August 9, 2011

Follow the Cash

Headline at 2:34 p.m. Eastern Time today: “Fed Pledges Low Rates Through 2013.”

How many recognize this as a currency-devaluation? Markets jumped 4% here in the U.S. as the DXY, the dollar index, dropped.

Last Sunday, the European Central Bank pledged to monetize debts of Italy and Spain. Monday, markets plunged globally. That’s a currency-devaluation. The central bank is promising to increase the supply of currency without a corresponding increase in economic output.

Most blamed S&P’s downgrade of US debt. But the dollar strengthened, and Treasurys increased in value. Why would the diminished instruments be more valuable?

Because that’s not what caused markets to tank.

Last Wednesday the central banks of Japan and Switzerland devalued their currencies. Thursday, August 4, markets plunged. Many blamed debt talks. How, pray tell? That’s an assumption without buttressing facts.

By contrast, we have three profound examples inside one week of the global relationship between currencies. As we noted last week, currency trading volume is over $4 trillion daily. US equities are $100 billion or so, on average.

The tail is wagging the dog. Following the cash – the only commodity that is increasing by leaps and bounds upon the planet – leads us directly to the cause.

Why do stocks move inversely with the US dollar? The currency that is supposed to reflect the valuable exchange of goods and services is instead being used to compensate for the absence of valuable exchange. When things go up and down relative to denominating currencies rather than intrinsic worth, it’s difficult for anyone to assign proper values to securities.

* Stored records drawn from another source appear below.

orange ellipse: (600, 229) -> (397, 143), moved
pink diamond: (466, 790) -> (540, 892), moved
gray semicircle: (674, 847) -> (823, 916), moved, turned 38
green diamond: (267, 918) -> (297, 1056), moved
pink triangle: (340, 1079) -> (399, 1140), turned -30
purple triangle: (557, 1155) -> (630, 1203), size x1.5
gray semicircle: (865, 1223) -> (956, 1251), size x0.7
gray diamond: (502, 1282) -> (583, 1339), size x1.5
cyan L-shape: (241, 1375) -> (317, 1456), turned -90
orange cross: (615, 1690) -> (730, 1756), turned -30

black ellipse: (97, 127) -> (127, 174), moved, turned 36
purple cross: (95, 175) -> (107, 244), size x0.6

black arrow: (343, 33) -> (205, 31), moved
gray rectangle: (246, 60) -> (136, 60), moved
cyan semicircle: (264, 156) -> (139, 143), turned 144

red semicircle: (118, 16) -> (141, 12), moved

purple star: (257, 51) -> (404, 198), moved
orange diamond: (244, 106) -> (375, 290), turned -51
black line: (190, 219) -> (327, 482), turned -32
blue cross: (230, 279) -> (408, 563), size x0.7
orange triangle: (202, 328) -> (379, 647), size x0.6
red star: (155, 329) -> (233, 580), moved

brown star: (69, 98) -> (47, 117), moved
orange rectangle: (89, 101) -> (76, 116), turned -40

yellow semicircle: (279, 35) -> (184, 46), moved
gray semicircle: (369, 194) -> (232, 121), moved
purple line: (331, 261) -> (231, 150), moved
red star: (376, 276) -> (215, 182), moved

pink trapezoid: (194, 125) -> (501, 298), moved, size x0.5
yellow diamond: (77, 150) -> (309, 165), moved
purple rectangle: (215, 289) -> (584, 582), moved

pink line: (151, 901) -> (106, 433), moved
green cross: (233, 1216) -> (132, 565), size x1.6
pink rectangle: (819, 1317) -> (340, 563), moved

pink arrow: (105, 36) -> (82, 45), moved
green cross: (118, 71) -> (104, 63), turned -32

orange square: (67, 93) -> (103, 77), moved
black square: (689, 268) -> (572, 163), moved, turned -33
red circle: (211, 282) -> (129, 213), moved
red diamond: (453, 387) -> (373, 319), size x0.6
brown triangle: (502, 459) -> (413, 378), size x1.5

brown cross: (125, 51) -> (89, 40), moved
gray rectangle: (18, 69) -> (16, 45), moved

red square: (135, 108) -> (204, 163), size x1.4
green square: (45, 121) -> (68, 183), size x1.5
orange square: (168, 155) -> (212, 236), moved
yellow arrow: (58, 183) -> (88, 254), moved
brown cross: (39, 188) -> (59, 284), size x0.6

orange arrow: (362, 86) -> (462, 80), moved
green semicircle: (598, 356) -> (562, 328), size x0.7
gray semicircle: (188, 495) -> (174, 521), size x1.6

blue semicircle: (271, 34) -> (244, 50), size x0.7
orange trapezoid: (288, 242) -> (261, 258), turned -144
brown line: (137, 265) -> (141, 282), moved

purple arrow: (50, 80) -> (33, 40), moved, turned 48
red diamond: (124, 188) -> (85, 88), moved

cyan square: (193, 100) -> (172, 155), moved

Why should you care in the IR chair? It’s an object lesson. If you measure your success by the way rational money responds, you are on a bridge to nowhere. We’re seeing rational investment activity plunging yet again. How can investors buy your stock when its value is often controlled by the ying and yang of the yen? Or the dollar. In one major technology company today, the percentage of rational investment activity dipped to 8% of volume. So 92% of its trading is driven by something or somebody else? Yup.

We suggest setting ranges for the amount of program trading, speculation and rational investment in your volume – so you’re measuring overall trading health rather than investment activity. Because unless all of us call for fixed rates of currency exchange so stocks have value driven by business worth rather than European bailouts, it’s not going to change soon.

Assessing what we know about data, it’s logical to think that US equities will continue to appreciate now into options expirations next week. If currencies are leveling out again on all this intervention, money flows to relative value. But with expirations, the relative value might reside somewhere else.

I don’t know about you, but to me this seems…unhealthy.